His words ring true when you think about this region’s agriculture – home to innumerable, individually-owned and operated, family farms. Individually, these farms are not imposing. But collectively, they are an economic powerhouse, a community stabilizer, a social foundation. Each farm is, to me, a portrait worth painting, a story worth telling.

The region’s agriculture has many wonderfully crafted portraits of progress – and we feature several in these two progress issues. These top producers track and crunch the numbers, but aren’t afraid to change, to dare to be different, to take risk.

Ohio farmers (and the same could be said of their counterparts in certain areas of surrounding states) are wrestling with a new reality: Last year, according to OSU ag economist Allan Lines, “the average price of farmland in Ohio exceeded that of Illinois, exhibiting a new foundation for land values: nonfarm rather than farm valuation.”

“The ever-increasing demand for nonfarm use of farmland – homes, parks, industry, retail sales, and/or office space – has and will continue to price much of Ohio’s rural landscape beyond agriculture’s ability to retain it in farm-production activities,” Lines writes.
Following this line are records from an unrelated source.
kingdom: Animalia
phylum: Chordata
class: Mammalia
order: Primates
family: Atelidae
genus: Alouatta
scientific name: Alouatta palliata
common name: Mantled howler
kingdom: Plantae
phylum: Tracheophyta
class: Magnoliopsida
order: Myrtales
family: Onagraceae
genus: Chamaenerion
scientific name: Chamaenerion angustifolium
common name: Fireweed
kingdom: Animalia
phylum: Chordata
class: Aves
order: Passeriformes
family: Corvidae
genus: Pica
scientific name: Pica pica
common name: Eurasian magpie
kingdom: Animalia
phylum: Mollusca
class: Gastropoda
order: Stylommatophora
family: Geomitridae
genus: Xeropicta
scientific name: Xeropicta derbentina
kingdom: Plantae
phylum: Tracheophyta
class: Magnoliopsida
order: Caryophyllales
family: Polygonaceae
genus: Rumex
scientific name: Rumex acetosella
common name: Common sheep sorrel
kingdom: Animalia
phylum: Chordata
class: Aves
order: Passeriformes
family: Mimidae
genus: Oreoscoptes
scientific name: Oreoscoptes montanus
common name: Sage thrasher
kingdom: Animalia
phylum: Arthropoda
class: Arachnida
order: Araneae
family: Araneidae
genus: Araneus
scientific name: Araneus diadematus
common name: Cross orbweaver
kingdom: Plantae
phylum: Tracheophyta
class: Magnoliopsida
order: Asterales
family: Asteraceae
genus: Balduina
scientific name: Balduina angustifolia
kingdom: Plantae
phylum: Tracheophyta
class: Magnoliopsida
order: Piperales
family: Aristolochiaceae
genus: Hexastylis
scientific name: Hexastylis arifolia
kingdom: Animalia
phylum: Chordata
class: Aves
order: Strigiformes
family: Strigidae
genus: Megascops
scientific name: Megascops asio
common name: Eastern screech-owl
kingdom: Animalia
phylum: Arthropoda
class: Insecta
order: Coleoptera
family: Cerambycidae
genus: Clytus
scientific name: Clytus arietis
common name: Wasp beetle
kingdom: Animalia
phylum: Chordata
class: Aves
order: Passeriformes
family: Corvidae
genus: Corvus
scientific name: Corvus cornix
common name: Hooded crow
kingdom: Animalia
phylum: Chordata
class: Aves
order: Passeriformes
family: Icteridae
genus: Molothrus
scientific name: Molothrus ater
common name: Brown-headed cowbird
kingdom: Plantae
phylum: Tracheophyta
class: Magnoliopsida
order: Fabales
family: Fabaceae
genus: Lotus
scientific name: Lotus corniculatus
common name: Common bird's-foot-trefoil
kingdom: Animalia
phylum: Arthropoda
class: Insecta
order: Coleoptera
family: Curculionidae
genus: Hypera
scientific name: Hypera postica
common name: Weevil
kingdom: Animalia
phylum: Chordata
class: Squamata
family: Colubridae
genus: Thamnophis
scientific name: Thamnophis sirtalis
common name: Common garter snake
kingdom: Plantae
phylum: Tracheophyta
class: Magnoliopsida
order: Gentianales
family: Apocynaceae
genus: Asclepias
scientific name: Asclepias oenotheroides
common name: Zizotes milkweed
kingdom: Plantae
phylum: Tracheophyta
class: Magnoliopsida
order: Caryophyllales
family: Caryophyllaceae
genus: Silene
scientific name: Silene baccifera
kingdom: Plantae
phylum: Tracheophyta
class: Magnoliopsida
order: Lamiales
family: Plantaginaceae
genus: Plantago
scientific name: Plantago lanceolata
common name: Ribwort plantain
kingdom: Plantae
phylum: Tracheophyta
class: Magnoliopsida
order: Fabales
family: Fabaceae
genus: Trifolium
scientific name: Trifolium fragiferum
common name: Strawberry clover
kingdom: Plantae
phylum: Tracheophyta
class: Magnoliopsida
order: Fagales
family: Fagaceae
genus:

“Within memory, the nation and world said to most of the states east and northeast of Ohio, at least in a general sense, ‘We don’t need you as a major food producer.’ Ohio struggles with the message.”

Those are very powerful, and very scary, words.

The portraits of today’s successful farmers are different than those of their predecessors. The portraits of tomorrow’s successful farmers will be different still. Working more hours and farming more acres are no longer solutions.

Legendary college basketball coach John Wooden once said, “Not all change is progress, but all progress starts with change.”